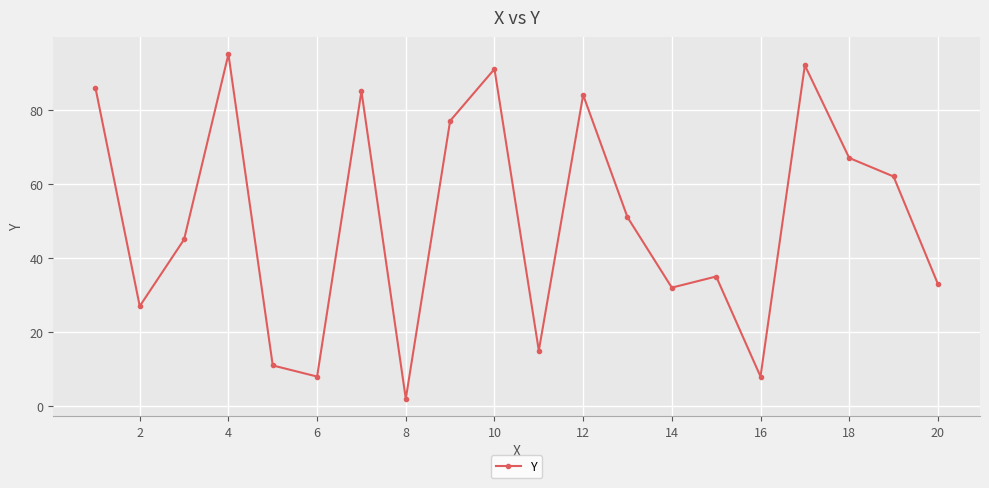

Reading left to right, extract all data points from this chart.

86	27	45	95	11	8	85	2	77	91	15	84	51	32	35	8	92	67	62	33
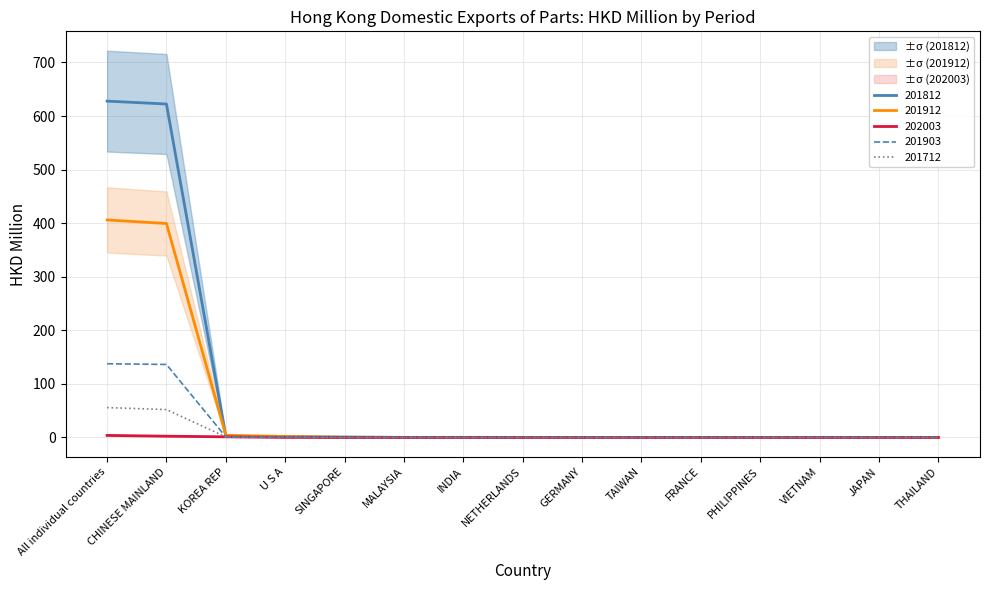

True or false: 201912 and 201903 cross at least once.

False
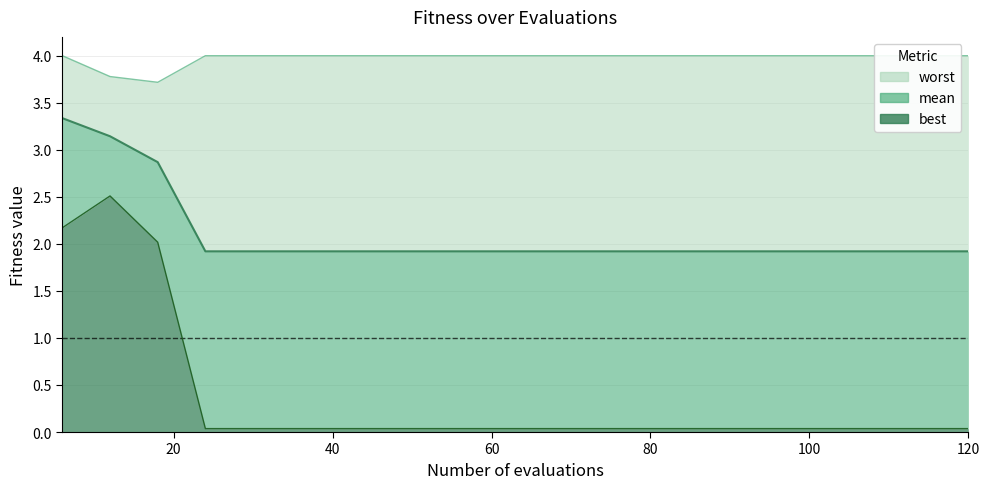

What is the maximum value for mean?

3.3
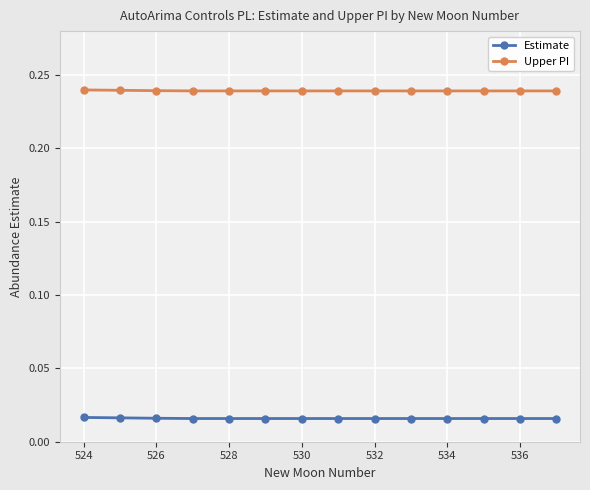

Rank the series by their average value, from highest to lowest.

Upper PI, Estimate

------------------------------------------------------------------------

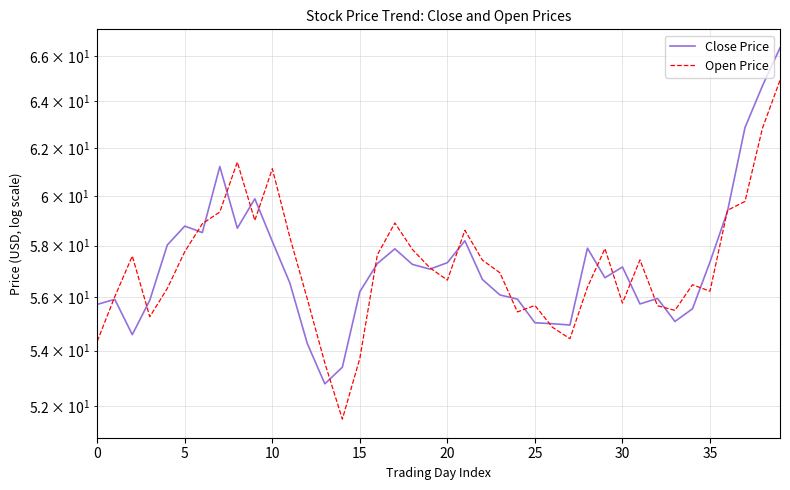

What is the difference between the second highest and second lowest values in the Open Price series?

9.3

------------------------------------------------------------------------

(YOUR TASK)
Set down everything in the listing above from the line containing "Reading left to" down to the line containing "Rank the series", both included, without changing a word. Leave the pictures out.

(YOUR RESPONSE)
Reading left to right, extract all data points from this chart.

86	27	45	95	11	8	85	2	77	91	15	84	51	32	35	8	92	67	62	33

True or false: 201912 and 201903 cross at least once.

False

What is the maximum value for mean?

3.3

Rank the series by their average value, from highest to lowest.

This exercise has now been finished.